Saturday, July 6, 2019

Retrospective #140: Peanuts, My Nemesis

My name is Dan, and I am a peanut addict. I love peanuts. I am addicted to peanuts, or at least I used to be. I once gave them up (briefly), but I have since caved and eat them opportunistically…for example, at a cocktail party or reception, or when they are on sale at the supermarket (which is often, LOL). Why is another story, and the subject of another column – for someone who has a better understanding of the very complex questions of why we eat and what we eat. But for this humble blogger, I will just tell you why I have concluded that I shouldn’t eat peanuts.
For the irregular reader, I am a 78-year old, 33-year Type 2 diabetic who eats a Very Low Carb Ketogenic Diet (VLCKD) for weight loss and blood glucose control. I am Carbohydrate Intolerant. I treat my broken glucose metabolism just with minimal oral diabetes medications (Metformin). I also eat this way because I can do it without hunger, and greatly improved blood pressure (with weight loss) and blood lipids, especially HDL and triglycerides.
I have been trying to stop eating peanuts for years. So, now that my body is “happy” with the way I eat and what I eat, I have tried to stop eating peanuts again. The page references below are all from a good book, “Perfect Health Diet,” by Paul and Shou-Ching Jaminet, that I recommend for Paleo nutrition principles and practices: I do not recommend this book for its approach to eating for Type 2 diabetics. They have, sadly, missed the mark there.
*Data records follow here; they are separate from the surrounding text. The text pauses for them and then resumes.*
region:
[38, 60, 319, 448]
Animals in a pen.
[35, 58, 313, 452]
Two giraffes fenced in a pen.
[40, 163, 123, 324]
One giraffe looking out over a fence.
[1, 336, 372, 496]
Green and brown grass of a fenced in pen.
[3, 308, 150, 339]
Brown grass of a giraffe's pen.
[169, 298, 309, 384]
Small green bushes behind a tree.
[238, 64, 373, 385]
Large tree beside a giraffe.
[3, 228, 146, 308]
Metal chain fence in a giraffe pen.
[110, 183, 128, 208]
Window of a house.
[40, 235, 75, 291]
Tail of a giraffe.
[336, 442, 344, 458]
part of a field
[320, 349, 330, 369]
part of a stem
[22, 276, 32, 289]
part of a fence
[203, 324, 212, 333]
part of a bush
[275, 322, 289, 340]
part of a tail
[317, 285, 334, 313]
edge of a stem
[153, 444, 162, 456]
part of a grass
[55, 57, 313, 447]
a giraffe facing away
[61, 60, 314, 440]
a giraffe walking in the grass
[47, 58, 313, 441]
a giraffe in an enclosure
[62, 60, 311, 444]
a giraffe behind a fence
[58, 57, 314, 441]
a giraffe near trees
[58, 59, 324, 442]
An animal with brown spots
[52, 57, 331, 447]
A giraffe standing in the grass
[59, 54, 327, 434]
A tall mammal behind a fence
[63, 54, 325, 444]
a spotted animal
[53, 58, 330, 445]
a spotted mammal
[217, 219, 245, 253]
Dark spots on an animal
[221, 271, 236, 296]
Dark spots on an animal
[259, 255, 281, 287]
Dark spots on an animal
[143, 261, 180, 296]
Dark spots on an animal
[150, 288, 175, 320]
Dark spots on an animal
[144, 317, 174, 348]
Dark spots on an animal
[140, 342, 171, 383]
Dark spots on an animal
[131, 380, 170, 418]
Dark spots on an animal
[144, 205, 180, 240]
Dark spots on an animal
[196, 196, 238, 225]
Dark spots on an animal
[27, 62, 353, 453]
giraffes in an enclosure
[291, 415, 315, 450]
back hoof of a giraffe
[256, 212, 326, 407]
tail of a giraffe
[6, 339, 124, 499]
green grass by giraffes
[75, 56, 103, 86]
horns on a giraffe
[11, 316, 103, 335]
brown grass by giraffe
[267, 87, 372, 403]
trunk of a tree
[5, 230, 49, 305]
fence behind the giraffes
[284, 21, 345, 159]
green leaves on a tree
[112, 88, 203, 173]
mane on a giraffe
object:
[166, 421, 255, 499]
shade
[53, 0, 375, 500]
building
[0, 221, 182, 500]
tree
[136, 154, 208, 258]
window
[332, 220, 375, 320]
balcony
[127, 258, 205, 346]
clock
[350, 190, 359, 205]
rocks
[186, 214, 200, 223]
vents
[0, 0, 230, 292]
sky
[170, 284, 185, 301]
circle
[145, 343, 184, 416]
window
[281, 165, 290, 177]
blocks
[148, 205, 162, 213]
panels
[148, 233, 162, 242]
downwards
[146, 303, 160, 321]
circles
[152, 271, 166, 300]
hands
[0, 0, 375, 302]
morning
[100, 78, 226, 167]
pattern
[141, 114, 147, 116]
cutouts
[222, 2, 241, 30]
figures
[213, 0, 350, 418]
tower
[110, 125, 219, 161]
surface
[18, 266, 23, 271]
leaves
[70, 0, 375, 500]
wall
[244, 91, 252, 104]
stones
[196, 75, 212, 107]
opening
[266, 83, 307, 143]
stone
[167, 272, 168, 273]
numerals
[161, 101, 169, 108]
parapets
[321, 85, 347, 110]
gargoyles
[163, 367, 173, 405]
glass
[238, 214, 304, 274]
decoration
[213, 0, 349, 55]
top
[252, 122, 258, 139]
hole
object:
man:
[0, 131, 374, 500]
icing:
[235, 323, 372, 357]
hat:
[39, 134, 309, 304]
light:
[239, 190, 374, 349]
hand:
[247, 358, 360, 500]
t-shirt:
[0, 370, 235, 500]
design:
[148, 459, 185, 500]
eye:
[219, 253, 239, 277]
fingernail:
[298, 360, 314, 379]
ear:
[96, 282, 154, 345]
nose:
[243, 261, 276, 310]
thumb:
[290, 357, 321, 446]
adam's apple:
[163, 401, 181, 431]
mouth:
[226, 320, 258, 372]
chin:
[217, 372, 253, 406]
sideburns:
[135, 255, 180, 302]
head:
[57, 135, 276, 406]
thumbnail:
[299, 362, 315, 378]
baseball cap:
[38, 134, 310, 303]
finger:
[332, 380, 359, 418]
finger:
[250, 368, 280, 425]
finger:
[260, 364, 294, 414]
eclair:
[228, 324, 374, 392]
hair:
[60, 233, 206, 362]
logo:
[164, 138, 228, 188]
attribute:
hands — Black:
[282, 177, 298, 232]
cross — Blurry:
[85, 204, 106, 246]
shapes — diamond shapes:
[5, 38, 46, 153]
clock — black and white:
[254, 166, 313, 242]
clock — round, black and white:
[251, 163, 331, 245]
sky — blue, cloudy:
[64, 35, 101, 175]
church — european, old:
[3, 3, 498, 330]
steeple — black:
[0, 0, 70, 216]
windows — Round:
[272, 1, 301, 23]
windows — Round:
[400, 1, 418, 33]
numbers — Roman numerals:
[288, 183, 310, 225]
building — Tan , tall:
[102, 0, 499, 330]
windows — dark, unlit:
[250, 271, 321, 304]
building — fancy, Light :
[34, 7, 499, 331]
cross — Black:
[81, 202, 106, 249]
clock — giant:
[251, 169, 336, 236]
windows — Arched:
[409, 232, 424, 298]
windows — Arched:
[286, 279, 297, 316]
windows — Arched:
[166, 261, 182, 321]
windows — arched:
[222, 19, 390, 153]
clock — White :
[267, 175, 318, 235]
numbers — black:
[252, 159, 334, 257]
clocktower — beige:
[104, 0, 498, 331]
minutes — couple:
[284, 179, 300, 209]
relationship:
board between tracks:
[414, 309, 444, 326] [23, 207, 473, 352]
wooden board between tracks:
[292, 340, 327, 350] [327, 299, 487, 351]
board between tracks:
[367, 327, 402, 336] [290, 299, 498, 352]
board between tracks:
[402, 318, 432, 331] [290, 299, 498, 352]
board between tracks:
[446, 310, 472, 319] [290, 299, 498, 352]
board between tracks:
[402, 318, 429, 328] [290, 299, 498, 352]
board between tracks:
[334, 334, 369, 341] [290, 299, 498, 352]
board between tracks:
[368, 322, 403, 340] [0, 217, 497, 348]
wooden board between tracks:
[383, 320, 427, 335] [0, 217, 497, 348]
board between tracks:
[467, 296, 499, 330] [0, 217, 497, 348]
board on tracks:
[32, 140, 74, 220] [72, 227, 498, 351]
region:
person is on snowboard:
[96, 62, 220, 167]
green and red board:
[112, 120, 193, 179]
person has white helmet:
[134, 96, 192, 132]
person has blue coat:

First of all, peanuts are not nuts; they are legumes. Peanuts grow in the ground, not in trees. The peanut plant grows above ground with a pea-like flower. The long flower stalk then bends to the ground and continues to grow. The mature fruit develops there into a legume pod, the peanut, containing 1 to 4 dry seeds. Other common above-ground legumes include soybeans, fava, kidney, pinto, garbanzo, and lima beans, black-eyed peas, lentils, sweet peas and green beans. As a Type 2 diabetic, with the exception of young green beans, I try to avoid them all.
Legumes are “almost grains” (pg. 209),” just as dangerous as grains when eaten raw and still risky after cooking.” They are on the short list of “DO NOT EAT” foods (pg. xix): grains and cereals, sugars, beans and peanuts, and Omega-6-rich vegetable seed oils (soybean oil, corn oil, safflower oil, peanut oil, and canola oil). It gets a grade of “F” (pg. 172) in the list of “The Best Plant Food Energy Sources,” listed after wheat, corn and other grains.
The Jaminets say, “Many legumes are highly toxic in their raw state: raw kidney beans at 1% of diet can kill rats in two weeks.” “Legumes are toxicologically similar to grains. Like grains, they are eaten by herbivores and have developed toxins against mammals, including humans.” Plants can’t run away from grazing animals, so toxins are their defense system. Of course, ruminants circumvent the plant’s defense with their four-compartment stomach.
The Jaminets “sample of known toxicity effects from legumes: 1) leaky gut, bad digestion, diarrhea, bloating; 2) retarded body growth and shrinkage of organs; and 3) heart disease and tendon damage.” “Leaky gut allowed bacteria and toxins to enter the body, block production of stomach acid and thus prevent proper digestion of proteins. In the gut, the kidney bean lectin PHA induced immature gut cells that were easily exploited by diarrhea-inducing bacteria such as E. coli” (pg. 210). “Feeding rats the alpha-amylase inhibitor found in kidney beans leads to extreme gut bloating,” which lead occasionally to a ruptured intestine.” It gets worse from there. Read Chapter 20.
“Many legume toxins can be destroyed with overnight soaking and thorough cooking, but not all.” “Traditional cuisines that make heavy use of legumes, such as Indian cuisine, used very long cooking times as well as lengthy detoxification methods – overnight soaking, sprouting, and fermentation. Even with such methods, not all toxins are removed. But at the hasty pace of modern lives, few people soak their beans overnight or cook them for hours.
“Peanut and soybean allergies are among the most common allergies” (pg. 212). “People with celiac disease who aren’t healed by removal of wheat often turn out to have antibodies to soybeans or other legumes and need to remove legumes from their diet as well.” “Significantly raised antibody titres were found in the coeliac group…” The Jaminets’ conclusion: “(W)e believe there is little reward and much risk to eating toxin-rich legumes such as beans and peanuts. The only legumes we eat are peas and green beans.” I concur. Now, I just need to comply.